Macaroni Cheese Bites
Like lots of families on the weekend, a trip to the local market has become a bit of a happy routine. Our Farmer’s Market in the neighbourhood school playground is terrific - often cheaper than supermarkets and a chance to touch and feel the produce as well as having a natter with the stallholders.
It’s important to not get too blissed out by the whole Farmer’s market shopping experience though - many producers of the packaged foods at the market claim that their food is ‘completely natural’. Generally people don’t like to be questioned about this - I’ve encountered many an eye roll when I start grilling them. And many times the products actually turn out to have sugar hidden in them. So frustrating! You have to check and double check.

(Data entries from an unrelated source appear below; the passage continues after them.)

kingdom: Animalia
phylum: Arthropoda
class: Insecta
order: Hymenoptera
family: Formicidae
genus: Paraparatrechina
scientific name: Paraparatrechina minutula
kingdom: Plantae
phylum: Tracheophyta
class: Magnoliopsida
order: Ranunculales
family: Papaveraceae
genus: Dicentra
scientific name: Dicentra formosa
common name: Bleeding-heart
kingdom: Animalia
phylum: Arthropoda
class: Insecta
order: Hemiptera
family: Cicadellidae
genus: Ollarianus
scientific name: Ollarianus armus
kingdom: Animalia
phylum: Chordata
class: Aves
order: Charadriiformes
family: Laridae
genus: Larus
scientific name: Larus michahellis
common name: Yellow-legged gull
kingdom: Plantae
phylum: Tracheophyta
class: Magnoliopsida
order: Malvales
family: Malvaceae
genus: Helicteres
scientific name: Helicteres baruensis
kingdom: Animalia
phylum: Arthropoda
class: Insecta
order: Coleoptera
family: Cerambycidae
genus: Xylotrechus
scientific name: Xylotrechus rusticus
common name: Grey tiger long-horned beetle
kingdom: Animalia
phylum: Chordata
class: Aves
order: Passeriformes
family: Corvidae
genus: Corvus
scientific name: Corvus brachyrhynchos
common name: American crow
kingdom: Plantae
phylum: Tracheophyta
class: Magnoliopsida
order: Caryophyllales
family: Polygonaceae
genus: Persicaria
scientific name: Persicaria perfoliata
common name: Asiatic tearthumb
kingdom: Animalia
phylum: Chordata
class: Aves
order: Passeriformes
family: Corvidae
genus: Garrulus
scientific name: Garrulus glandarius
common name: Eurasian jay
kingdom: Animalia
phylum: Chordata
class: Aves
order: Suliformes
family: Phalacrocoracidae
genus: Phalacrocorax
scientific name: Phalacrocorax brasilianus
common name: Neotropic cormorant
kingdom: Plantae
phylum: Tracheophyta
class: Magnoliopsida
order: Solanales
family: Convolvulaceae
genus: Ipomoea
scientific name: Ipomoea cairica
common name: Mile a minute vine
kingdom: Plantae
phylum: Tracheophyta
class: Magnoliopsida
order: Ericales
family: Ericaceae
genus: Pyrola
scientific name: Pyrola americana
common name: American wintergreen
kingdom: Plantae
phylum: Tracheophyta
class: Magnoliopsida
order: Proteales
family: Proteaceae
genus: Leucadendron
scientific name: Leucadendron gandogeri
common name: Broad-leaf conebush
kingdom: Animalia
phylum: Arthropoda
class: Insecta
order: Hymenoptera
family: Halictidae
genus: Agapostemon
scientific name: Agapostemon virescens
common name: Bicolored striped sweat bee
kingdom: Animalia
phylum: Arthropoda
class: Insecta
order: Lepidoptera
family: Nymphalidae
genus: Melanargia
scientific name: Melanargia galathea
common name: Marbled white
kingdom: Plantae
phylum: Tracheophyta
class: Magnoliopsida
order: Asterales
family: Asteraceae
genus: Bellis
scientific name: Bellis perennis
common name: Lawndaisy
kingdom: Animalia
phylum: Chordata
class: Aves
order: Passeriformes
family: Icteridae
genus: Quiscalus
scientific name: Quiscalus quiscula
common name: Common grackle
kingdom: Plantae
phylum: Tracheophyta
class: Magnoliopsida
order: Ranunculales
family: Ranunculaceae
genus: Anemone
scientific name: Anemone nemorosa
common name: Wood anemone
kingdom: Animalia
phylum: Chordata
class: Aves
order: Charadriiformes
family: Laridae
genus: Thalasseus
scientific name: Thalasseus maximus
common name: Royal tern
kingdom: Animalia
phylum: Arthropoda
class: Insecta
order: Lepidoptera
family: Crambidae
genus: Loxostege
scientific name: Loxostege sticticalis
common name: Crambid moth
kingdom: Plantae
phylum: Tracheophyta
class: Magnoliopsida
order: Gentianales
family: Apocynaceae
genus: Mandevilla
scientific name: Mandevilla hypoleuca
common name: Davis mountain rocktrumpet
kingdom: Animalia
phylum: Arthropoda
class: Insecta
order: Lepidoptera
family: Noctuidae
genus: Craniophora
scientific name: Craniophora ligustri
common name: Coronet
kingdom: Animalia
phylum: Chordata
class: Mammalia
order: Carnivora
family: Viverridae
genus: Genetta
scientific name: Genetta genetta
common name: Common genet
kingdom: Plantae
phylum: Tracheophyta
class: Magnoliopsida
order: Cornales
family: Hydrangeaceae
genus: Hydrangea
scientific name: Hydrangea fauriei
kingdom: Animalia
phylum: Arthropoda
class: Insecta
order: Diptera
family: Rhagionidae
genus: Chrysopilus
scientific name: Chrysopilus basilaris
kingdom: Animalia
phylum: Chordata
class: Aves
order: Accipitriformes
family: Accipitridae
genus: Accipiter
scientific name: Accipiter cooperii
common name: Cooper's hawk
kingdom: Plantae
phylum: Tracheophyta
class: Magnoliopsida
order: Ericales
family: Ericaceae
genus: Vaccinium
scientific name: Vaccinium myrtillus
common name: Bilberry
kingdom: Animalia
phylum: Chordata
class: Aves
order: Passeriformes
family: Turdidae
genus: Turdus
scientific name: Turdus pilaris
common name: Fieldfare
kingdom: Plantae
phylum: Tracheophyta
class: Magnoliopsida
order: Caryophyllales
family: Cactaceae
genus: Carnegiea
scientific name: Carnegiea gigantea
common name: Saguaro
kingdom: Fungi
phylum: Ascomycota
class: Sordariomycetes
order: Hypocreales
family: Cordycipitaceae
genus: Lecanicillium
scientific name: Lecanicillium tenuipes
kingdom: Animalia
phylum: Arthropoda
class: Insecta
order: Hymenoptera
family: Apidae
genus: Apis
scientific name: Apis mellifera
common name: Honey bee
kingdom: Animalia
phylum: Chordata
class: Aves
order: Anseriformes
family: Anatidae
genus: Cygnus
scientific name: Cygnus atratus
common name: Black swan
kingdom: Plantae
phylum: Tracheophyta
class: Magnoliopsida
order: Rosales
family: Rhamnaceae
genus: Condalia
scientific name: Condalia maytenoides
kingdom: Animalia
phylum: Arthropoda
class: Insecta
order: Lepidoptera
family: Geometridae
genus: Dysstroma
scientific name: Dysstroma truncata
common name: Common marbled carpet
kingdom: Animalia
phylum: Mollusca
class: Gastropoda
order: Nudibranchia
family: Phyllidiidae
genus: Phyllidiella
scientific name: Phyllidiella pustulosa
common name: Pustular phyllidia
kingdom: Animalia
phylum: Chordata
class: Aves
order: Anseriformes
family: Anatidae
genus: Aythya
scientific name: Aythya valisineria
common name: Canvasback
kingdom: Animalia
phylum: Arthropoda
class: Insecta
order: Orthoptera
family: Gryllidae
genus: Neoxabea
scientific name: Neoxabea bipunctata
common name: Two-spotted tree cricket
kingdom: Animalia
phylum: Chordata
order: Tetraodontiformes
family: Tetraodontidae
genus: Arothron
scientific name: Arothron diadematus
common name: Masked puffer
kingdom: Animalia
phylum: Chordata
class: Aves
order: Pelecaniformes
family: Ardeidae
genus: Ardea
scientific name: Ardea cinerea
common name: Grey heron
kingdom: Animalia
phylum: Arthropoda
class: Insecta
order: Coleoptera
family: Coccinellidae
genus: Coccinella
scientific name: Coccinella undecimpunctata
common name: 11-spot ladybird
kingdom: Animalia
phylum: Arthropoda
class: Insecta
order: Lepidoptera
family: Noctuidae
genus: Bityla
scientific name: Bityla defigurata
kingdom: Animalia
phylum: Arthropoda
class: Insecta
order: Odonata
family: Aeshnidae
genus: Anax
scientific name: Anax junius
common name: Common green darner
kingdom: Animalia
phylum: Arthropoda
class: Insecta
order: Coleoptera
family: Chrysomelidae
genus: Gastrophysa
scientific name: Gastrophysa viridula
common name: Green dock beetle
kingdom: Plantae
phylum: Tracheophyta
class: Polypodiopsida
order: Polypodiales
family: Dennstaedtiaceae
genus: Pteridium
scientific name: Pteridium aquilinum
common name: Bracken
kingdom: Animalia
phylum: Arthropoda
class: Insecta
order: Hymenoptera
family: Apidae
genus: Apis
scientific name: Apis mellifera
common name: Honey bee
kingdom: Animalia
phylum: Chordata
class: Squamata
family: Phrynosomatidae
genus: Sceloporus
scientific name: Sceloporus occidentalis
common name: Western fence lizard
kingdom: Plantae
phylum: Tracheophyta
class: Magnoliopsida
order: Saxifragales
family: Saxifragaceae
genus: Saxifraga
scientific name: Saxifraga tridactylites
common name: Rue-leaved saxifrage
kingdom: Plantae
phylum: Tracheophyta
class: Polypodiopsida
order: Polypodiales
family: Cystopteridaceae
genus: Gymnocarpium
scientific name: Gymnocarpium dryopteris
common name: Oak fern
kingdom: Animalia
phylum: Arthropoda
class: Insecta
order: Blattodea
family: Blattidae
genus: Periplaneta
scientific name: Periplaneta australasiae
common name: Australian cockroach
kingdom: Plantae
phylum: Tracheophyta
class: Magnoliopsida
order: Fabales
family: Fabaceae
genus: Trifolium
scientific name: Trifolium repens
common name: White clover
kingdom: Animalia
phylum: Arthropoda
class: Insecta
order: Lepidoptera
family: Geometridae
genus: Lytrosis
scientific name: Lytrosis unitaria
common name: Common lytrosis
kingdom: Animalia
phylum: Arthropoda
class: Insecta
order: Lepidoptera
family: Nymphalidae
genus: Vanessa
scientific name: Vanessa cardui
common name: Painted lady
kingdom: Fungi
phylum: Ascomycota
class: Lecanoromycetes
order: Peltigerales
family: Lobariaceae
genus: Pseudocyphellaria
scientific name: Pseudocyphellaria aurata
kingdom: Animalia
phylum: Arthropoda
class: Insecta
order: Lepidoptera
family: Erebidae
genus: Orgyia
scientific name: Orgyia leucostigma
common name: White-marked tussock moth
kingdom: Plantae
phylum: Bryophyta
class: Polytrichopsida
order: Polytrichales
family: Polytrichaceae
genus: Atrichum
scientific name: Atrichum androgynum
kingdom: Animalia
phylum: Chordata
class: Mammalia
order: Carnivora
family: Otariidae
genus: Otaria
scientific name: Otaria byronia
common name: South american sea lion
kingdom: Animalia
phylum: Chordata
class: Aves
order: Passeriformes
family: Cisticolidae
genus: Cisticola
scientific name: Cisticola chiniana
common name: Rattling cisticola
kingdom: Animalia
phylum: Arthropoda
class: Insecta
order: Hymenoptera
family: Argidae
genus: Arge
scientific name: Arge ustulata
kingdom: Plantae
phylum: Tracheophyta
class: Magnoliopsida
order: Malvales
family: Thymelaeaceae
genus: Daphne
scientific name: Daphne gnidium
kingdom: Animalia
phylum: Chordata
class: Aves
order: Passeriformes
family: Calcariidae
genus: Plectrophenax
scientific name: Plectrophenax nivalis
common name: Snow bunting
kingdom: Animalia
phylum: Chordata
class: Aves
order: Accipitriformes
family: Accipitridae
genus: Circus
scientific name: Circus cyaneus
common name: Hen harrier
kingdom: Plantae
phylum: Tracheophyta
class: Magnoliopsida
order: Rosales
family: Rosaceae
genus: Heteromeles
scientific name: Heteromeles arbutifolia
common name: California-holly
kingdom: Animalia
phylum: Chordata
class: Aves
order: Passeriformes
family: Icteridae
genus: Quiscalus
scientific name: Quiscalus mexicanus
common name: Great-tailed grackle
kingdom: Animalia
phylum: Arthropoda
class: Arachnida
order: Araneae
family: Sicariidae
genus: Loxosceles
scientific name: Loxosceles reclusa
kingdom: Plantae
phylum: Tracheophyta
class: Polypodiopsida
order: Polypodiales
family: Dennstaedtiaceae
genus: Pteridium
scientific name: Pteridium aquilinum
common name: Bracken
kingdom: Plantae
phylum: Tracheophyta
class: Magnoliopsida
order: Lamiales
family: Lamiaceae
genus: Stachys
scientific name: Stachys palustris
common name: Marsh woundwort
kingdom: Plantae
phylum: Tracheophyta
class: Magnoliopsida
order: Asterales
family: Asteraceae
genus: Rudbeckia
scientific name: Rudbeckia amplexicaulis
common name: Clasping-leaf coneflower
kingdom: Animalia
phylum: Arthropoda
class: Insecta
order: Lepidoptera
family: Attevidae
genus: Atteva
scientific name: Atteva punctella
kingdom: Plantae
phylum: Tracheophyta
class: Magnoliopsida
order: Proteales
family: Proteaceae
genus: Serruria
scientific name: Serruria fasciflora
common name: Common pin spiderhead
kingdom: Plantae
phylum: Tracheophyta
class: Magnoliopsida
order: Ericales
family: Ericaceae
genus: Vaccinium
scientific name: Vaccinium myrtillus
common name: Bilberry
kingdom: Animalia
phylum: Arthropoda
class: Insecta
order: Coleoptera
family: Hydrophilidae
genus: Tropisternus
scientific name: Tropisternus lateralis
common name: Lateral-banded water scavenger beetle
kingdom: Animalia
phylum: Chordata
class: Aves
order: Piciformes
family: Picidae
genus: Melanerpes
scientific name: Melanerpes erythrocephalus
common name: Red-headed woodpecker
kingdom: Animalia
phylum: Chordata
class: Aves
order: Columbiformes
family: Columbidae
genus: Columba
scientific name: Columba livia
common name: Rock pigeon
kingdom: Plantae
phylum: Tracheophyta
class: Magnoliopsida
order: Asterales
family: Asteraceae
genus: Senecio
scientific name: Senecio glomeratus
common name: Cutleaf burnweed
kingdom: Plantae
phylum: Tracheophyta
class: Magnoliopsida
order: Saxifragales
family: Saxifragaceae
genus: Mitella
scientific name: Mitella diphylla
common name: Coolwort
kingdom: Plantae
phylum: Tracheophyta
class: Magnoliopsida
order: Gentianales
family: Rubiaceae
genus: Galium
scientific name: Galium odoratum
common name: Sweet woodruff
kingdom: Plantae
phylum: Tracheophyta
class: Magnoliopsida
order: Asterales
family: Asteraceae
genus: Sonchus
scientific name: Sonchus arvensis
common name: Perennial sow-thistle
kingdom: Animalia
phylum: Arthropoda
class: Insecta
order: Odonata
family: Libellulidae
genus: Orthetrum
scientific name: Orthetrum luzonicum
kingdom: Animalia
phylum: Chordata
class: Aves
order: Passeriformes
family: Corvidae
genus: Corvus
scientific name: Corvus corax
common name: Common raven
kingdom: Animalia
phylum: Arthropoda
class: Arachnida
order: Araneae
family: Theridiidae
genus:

I've mistakenly fallen for the beautiful, natural packaging or the promise of being organic - only to find on closer inspection the words ‘raw cane sugar’ hidden within the ingredients when I unpack at home.
Here is a wonderful recipe using fresh Parmesan from the stalls at the local market... Super easy to make, they can be used in lunch boxes, for picnics and as a delicious side to any supper.
110 grams of macaroni (Waitrose and Sainsbury's stock a gluten free version)
1/4 cup of rice milk ( Could use any type of milk... )
Pinch of salt
1 tbsp of Nutritional yeast( great to have in your cupboard.. )
170g of grated Parmesan
Grease a muffin tin, getting into all the corners and then preheat the oven to 200 degs. Cook the macaroni until al dente in a pan of salted water. Drain the pasta and place back in a saucepan andadd all the other ingredients to it. Stir slowly over a low heat until all of the cheese melts. Place the mixture into the muffin tins and and then bake in the oven for 20 minutes.
Make sure you leave the cups in the tin for at least ten minutes to stop them falling apart and then pop them out with a knife.